Data engineering is a field within data science that involves the design, creation, and maintenance
of systems for collecting, storing, and analyzing data. Data engineers are responsible for
developing the architecture and infrastructure necessary to support large-scale data processing and
analytics tasks. This includes building data pipelines, data warehouses, and databases, as well as
implementing data processing algorithms and workflows. Data engineering is crucial for organizations
looking to make data-driven decisions and derive valuable insights from their data.

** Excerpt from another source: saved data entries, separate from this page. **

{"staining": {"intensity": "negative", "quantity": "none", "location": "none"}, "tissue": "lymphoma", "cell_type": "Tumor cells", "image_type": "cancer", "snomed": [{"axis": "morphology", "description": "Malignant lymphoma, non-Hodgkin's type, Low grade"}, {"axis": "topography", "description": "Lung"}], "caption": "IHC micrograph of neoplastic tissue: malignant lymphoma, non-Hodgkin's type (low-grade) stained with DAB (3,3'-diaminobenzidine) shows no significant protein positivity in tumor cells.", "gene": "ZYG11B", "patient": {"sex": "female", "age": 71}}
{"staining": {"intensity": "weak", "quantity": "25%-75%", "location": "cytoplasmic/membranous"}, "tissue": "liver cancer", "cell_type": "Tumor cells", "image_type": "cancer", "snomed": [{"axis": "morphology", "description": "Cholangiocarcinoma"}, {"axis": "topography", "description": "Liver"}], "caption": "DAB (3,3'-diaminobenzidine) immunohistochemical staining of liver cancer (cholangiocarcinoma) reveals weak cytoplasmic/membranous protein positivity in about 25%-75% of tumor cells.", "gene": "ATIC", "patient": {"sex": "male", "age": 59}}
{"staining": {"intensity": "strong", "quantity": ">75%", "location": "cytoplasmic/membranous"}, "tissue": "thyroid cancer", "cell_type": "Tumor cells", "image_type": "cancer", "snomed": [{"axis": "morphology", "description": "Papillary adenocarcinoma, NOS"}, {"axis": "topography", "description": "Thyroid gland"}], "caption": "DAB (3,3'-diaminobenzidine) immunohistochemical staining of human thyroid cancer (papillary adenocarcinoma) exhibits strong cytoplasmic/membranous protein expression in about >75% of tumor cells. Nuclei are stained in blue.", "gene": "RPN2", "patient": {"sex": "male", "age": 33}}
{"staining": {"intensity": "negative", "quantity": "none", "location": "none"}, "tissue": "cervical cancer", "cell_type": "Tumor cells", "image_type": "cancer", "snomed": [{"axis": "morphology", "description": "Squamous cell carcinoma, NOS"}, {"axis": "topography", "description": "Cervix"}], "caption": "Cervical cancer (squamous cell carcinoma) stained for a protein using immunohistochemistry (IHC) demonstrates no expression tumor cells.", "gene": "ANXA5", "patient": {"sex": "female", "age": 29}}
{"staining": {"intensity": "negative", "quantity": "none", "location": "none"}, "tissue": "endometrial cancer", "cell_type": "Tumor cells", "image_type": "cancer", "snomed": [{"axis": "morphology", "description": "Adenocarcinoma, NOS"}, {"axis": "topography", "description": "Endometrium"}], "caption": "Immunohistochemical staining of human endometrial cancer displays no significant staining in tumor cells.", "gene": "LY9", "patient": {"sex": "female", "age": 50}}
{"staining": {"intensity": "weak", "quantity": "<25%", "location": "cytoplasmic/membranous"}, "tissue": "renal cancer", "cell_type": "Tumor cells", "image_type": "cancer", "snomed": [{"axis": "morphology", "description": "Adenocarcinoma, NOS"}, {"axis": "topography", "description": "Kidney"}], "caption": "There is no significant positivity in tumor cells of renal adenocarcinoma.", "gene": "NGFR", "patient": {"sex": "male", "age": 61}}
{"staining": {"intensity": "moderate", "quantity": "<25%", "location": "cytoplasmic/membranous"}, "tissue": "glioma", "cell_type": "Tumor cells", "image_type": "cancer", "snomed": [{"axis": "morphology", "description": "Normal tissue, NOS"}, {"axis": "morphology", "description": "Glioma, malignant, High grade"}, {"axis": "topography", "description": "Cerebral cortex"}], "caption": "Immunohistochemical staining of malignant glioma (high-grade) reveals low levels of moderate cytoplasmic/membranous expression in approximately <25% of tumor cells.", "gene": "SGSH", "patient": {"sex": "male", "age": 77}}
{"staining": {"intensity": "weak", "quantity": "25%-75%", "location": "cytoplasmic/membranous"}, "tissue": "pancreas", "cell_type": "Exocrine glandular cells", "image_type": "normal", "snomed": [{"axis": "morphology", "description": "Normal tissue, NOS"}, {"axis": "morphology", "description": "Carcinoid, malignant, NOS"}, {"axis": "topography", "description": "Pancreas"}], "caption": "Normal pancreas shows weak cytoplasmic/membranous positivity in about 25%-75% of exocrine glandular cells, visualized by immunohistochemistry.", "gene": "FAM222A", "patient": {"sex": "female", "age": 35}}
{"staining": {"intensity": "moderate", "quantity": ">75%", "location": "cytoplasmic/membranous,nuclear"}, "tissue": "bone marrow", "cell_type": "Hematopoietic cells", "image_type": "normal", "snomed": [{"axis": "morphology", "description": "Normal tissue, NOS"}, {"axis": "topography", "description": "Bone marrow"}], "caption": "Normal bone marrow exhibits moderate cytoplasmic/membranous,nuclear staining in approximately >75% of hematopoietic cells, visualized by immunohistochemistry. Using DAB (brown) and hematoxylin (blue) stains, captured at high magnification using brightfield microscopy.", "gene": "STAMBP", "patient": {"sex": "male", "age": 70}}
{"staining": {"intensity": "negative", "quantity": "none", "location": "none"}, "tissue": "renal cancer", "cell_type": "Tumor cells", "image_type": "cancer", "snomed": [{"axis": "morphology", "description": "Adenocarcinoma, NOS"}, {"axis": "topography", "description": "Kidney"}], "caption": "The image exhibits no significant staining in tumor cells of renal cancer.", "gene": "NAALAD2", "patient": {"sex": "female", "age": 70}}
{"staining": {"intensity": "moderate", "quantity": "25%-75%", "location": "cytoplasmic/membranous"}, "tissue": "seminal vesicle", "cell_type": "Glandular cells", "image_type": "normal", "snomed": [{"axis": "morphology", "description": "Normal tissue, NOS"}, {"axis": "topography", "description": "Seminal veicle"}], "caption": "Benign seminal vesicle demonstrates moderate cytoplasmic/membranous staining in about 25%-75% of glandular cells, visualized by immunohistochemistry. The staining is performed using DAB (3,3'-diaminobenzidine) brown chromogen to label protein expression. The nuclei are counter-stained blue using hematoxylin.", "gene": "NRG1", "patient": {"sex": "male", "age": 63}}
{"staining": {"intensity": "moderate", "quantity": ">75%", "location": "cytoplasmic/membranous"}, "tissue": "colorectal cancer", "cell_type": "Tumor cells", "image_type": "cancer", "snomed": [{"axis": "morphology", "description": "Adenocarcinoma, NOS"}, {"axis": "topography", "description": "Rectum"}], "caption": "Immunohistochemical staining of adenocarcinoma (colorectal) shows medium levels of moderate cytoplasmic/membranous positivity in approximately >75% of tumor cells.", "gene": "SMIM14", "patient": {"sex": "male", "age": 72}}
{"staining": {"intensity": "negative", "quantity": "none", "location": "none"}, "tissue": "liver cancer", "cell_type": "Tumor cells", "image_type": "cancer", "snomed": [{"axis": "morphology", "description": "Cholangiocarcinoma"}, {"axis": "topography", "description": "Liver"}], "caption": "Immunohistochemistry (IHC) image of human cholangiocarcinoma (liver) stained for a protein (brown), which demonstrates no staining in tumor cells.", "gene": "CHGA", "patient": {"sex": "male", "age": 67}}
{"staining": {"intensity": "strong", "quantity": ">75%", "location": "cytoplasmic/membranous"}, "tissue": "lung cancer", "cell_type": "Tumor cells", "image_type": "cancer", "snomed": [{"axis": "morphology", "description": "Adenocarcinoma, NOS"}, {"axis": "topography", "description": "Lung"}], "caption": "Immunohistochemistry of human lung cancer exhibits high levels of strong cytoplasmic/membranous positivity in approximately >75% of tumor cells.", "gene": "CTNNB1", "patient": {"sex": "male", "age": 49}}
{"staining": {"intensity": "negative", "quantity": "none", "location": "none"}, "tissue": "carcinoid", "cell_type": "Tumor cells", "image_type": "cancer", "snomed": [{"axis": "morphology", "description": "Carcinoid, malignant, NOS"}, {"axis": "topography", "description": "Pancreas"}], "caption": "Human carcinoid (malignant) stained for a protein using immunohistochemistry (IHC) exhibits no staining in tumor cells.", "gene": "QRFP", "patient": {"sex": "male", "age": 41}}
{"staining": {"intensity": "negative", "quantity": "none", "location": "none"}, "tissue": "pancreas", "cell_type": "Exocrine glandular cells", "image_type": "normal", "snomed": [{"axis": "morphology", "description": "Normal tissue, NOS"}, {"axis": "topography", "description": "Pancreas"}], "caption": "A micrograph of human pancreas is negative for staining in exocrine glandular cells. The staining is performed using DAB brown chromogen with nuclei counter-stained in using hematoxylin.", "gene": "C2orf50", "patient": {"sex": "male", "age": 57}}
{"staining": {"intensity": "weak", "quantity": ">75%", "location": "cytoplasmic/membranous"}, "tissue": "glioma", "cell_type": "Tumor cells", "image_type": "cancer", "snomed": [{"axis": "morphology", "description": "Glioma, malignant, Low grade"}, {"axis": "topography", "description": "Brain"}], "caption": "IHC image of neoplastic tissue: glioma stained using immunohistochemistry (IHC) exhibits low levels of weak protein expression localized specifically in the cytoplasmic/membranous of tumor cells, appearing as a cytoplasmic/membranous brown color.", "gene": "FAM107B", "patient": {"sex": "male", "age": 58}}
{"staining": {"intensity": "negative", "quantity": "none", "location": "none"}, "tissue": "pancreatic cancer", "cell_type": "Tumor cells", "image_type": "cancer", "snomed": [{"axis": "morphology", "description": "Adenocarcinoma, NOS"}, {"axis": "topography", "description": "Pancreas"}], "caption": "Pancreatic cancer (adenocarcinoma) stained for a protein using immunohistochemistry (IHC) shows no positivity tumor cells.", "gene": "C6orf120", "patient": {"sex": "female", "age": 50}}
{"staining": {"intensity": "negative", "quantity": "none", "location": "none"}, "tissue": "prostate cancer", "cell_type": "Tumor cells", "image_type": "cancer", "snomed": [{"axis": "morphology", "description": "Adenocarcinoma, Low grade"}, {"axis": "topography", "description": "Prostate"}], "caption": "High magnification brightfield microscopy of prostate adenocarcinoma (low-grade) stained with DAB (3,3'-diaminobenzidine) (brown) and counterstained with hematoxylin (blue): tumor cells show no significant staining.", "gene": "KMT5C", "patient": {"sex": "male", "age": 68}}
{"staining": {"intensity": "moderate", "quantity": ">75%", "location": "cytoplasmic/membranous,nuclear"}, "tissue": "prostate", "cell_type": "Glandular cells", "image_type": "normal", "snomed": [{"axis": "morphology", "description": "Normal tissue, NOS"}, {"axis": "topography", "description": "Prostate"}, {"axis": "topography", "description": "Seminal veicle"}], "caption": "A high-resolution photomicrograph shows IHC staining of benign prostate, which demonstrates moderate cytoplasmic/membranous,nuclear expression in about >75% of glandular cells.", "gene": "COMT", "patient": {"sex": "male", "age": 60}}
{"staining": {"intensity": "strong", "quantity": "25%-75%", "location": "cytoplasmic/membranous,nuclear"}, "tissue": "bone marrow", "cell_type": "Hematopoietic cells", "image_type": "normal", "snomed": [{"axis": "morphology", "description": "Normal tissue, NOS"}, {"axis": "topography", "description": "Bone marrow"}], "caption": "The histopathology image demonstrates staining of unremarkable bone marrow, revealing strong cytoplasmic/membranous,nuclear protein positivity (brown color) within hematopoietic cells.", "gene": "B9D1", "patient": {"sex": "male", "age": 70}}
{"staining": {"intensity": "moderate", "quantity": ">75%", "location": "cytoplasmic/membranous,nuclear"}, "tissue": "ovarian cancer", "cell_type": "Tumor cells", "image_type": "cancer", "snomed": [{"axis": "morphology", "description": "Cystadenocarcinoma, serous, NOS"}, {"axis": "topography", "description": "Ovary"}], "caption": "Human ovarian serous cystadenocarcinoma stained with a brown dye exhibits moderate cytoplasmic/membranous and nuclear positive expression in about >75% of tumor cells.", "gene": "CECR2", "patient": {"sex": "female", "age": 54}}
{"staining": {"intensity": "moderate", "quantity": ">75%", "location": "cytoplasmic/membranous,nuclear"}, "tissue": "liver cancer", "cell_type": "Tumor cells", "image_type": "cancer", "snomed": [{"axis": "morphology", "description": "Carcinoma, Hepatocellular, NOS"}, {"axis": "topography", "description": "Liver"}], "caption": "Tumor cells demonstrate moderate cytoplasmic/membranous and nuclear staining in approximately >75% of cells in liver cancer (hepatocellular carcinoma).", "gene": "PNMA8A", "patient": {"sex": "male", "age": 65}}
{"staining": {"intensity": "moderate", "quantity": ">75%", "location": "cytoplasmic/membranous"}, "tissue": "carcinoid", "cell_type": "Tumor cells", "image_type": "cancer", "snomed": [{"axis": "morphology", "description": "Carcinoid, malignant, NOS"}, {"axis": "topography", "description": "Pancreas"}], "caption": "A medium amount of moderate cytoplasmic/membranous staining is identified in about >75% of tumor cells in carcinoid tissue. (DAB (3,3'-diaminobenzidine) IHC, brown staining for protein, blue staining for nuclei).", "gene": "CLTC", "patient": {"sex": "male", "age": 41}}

## Load database from disk

In [9]:
from langchain_openai import OpenAIEmbeddings
from langchain_community.vectorstores import FAISS


db = FAISS.load_local("../02_02_assignment/faiss2b_index", 
                      OpenAIEmbeddings(openai_api_key=OPENAI_API_KEY, model="text-embedding-3-small"), 
                      allow_dangerous_deserialization=True)

## Configure retriever
### Use the similarity search capabilities of a vector store to facilitate retrieval

In [10]:
retriever = db.as_retriever(search_type="similarity", search_kwargs={"k": 6})

## Implement a chain
### Chain together multiple calls in a logical sequence

In [13]:
from langchain import hub

prompt = hub.pull("rlm/rag-prompt")



In [17]:
prompt

ChatPromptTemplate(input_variables=['context', 'question'], input_types={}, partial_variables={}, metadata={'lc_hub_owner': 'rlm', 'lc_hub_repo': 'rag-prompt', 'lc_hub_commit_hash': '50442af133e61576e74536c6556cefe1fac147cad032f4377b60c436e6cdcb6e'}, messages=[HumanMessagePromptTemplate(prompt=PromptTemplate(input_variables=['context', 'question'], input_types={}, partial_variables={}, template="You are an assistant for question-answering tasks. Use the following pieces of retrieved context to answer the question. If you don't know the answer, just say that you don't know. Use three sentences maximum and keep the answer concise.\nQuestion: {question} \nContext: {context} \nAnswer:"), additional_kwargs={})])

In [18]:
from langchain_core.output_parsers import StrOutputParser
from langchain_core.runnables import RunnablePassthrough

def format_docs(docs):
    return "\n\n".join(doc.page_content for doc in docs)

#combine multiple steps in a single chain
rag_chain = (
    {"context": retriever | format_docs, "question": RunnablePassthrough()}
    | prompt
    | llm
    | StrOutputParser() #convert the chat message to a string
)

## Send LLM's response to the user

In [19]:
for chunk in rag_chain.stream("What is data engineering?"):
    print(chunk, end="", flush=True)

Data engineering is the practice of processing raw data from a source for downstream use in analytics, business intelligence, or machine learning. It involves three main parts: data ingestion, transformation, and orchestration. Challenges in data engineering include handling real-time data, scaling data pipelines, ensuring data quality, and addressing governance and security concerns.